[Dataset entries]
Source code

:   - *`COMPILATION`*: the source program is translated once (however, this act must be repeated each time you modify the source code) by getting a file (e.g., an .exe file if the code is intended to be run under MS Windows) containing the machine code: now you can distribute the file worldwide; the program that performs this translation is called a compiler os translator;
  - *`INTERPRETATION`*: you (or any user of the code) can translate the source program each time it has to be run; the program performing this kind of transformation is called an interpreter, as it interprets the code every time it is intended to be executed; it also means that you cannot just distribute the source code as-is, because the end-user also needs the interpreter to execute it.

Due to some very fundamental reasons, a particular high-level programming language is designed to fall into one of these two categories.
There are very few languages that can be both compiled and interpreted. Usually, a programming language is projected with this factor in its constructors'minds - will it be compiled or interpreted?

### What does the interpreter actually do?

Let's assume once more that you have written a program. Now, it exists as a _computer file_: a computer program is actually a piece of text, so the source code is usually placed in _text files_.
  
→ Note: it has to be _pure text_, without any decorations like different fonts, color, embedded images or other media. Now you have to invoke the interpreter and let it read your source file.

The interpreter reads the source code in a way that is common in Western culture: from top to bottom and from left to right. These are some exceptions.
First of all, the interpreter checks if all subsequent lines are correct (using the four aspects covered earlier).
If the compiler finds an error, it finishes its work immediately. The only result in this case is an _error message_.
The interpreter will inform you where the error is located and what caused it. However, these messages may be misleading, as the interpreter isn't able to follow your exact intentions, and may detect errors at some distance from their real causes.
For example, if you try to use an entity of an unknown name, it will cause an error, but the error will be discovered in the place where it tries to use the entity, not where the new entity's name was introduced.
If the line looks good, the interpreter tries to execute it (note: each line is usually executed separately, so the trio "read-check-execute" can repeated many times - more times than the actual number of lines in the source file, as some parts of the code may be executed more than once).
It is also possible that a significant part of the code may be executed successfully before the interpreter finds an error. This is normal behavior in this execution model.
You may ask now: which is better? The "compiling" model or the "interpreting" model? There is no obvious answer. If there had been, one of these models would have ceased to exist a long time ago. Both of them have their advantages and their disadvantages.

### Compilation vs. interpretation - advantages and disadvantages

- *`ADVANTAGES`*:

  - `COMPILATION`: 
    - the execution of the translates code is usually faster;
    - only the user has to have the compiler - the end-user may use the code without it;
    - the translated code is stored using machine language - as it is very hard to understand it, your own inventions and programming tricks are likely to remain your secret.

#### Problem to work on
Report how many lines in this data include the string "language", and nothing else.

#### Solution for this exercise
3